Eccoli, i temi e i modi, le armi e la versatilità della criminalità organizzata, oggi. Quella che si avvale di uomini come Costantino, descritto dagli inquirenti come «un soggetto ambivalente, che da un lato occupa un ruolo di cerniera con gli ambienti politici e imprenditoriali…e, dall’altro, è in grado di intimidire e ricattare a più riprese l’assessore regionale Zambetti, eletto anche grazie ai suoi voti alle elezioni regionali 2010, e a partecipare a spedizioni estorsive…».

In sostanza, Costantino, per la magistratura risulta un esponente della ‘ndragheta per così dire «moderno»: «uno di quelli che non bada “alle capre”, non si sporca, sempre ben vestito e dotato di una certa cultura, capace di relazionarsi all’esterno della consorteria mafiosa. Gravato da un precedente per bancarotta fraudolenta e appartenente a una famiglia in origine non mafiosa che ha deciso di stringere, per sua convenienza, rapporti organici con esponenti di spicco della ‘ndrangheta lombarda». Ed è a lei che lui ma non solo mette quindi a disposizione «il suo patrimonio di conoscenze e la sua rete di relazioni», senza dimenticare di partecipare in maniera attiva ad alcune azioni criminali e violente.

È questo che fa, la criminalità organizzata: approfitta anche dell’inserimento dei «suoi» nel tessuto commerciale lombardo – come analizza il giudice – per individuare le pedine deboli del mercato. Imprenditori e commercianti in difficoltà finanziaria che si trasformano, per le cosche, in «operazioni di recupero crediti» da portare a compimento. Ricavi da ottenere con l’intimidazione. Ma «nei rapporti con gli imprenditori lombardi che alla cosca chiedevano aiuto, Costantino era autorizzato dai vertici ad offrire la protezione del sodalizio mafioso». 
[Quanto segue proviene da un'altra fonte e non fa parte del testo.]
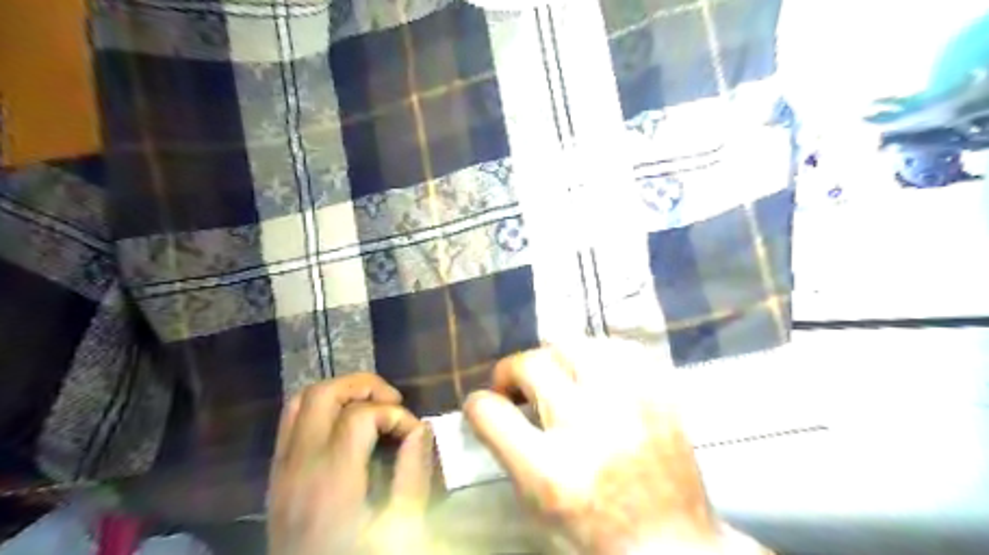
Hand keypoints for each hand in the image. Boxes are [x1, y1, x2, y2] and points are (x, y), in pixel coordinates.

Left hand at [267, 374, 434, 554]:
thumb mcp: (402, 530)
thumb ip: (413, 474)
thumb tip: (421, 429)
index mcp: (331, 482)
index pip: (359, 416)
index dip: (396, 415)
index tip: (415, 434)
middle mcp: (298, 467)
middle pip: (322, 394)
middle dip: (363, 387)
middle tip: (393, 402)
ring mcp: (281, 471)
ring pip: (299, 402)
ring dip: (339, 393)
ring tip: (371, 407)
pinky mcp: (276, 477)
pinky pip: (290, 423)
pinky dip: (320, 410)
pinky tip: (346, 426)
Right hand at [463, 340, 770, 552]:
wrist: (670, 542)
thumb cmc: (594, 528)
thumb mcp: (536, 502)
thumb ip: (506, 448)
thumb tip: (489, 403)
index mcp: (551, 470)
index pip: (490, 412)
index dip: (478, 404)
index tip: (484, 403)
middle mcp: (590, 426)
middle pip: (532, 364)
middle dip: (514, 372)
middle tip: (521, 388)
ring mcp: (630, 403)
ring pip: (574, 344)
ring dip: (555, 358)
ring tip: (558, 377)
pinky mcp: (661, 393)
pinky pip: (618, 348)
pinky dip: (598, 355)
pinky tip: (596, 373)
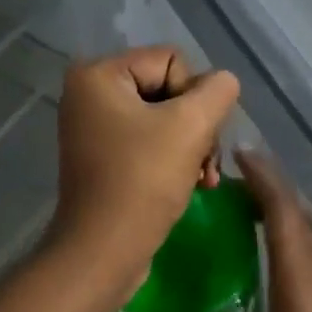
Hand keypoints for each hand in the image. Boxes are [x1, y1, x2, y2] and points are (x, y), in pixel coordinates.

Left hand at [46, 46, 239, 295]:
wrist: (104, 252)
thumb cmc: (143, 181)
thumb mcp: (191, 126)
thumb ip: (217, 91)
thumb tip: (223, 82)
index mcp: (98, 74)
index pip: (171, 60)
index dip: (194, 96)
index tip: (194, 135)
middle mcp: (89, 93)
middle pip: (168, 88)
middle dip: (196, 125)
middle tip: (206, 162)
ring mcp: (94, 127)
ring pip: (165, 118)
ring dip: (192, 146)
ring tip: (204, 178)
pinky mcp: (104, 157)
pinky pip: (150, 142)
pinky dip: (174, 159)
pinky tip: (193, 184)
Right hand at [179, 150, 311, 311]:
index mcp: (301, 268)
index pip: (279, 206)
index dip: (260, 175)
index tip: (238, 150)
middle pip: (292, 210)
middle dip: (263, 187)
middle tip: (226, 181)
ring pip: (304, 229)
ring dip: (276, 210)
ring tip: (242, 210)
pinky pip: (310, 250)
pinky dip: (287, 236)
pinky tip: (271, 258)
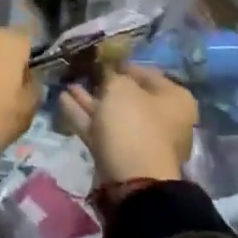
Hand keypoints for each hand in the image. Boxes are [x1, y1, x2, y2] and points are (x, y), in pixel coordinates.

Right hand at [57, 64, 198, 184]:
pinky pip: (101, 128)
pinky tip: (63, 101)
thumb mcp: (121, 88)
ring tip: (67, 84)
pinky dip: (83, 116)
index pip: (146, 73)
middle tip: (82, 72)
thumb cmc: (134, 124)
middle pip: (128, 96)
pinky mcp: (121, 154)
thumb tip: (107, 69)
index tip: (100, 57)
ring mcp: (140, 138)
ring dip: (89, 99)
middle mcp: (161, 118)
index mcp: (173, 99)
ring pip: (111, 113)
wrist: (133, 179)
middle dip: (103, 84)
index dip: (121, 64)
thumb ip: (111, 74)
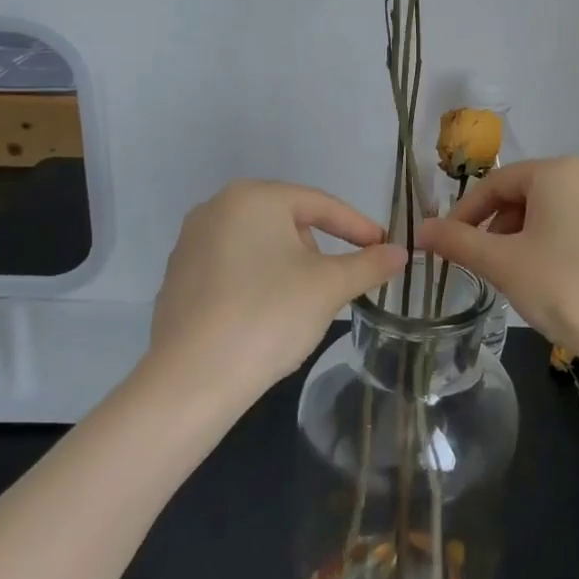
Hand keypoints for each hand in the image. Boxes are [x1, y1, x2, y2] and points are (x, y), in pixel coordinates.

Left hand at [150, 180, 406, 398]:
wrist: (191, 380)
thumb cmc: (269, 315)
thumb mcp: (329, 287)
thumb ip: (369, 264)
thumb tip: (400, 253)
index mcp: (252, 198)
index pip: (319, 204)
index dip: (357, 226)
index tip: (384, 247)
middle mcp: (216, 208)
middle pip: (287, 223)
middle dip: (318, 251)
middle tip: (338, 284)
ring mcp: (190, 244)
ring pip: (259, 247)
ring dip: (289, 269)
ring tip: (302, 306)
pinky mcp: (178, 279)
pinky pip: (232, 270)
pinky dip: (257, 285)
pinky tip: (265, 319)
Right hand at [416, 157, 578, 376]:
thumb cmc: (567, 289)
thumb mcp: (504, 264)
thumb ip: (458, 242)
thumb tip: (420, 229)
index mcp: (557, 172)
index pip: (495, 183)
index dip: (464, 213)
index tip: (445, 246)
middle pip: (523, 194)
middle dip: (494, 226)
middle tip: (480, 265)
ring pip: (548, 212)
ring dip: (520, 238)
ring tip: (512, 276)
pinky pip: (573, 226)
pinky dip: (549, 245)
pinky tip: (547, 280)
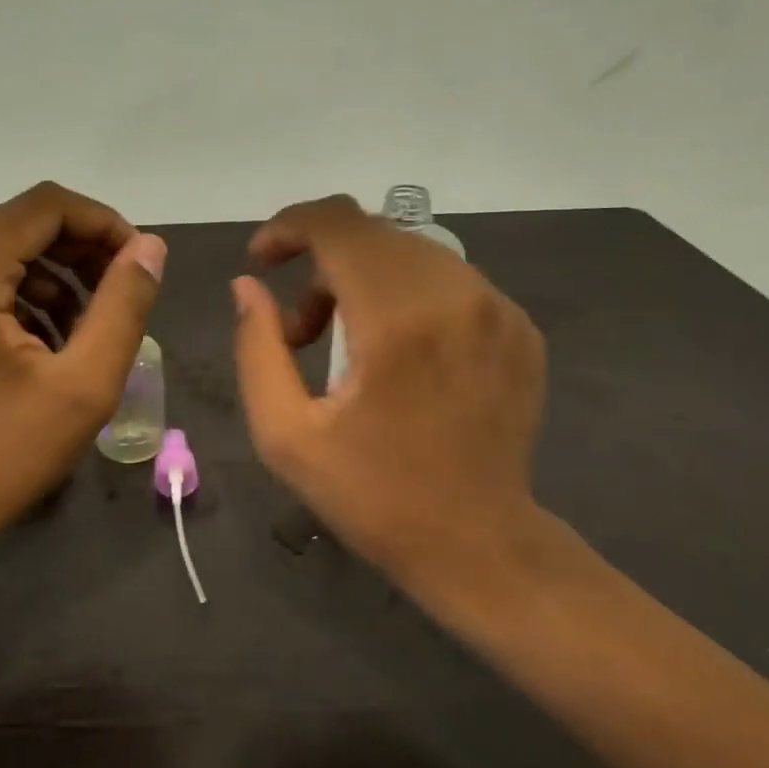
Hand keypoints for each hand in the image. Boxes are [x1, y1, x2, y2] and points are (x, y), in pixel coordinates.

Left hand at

Una sorta di business che non è mai bilaterale. E dal quale sganciarsi non è facile. Perché come ha spiegato anche il procuratore generale della Repubblica di Brescia «la ‘ndrangheta si presenta da coloro che gestiscono il potere non come una forza pericolosa, ma che seduce». Anche a suon di cultura, oltre che di quattrini. E di voti. E di appalti. Come quelli edilizi, dai centri commerciali ai supermercati, che alla malavita fanno gola tanto quanto lo smaltimento illecito di rifiuti.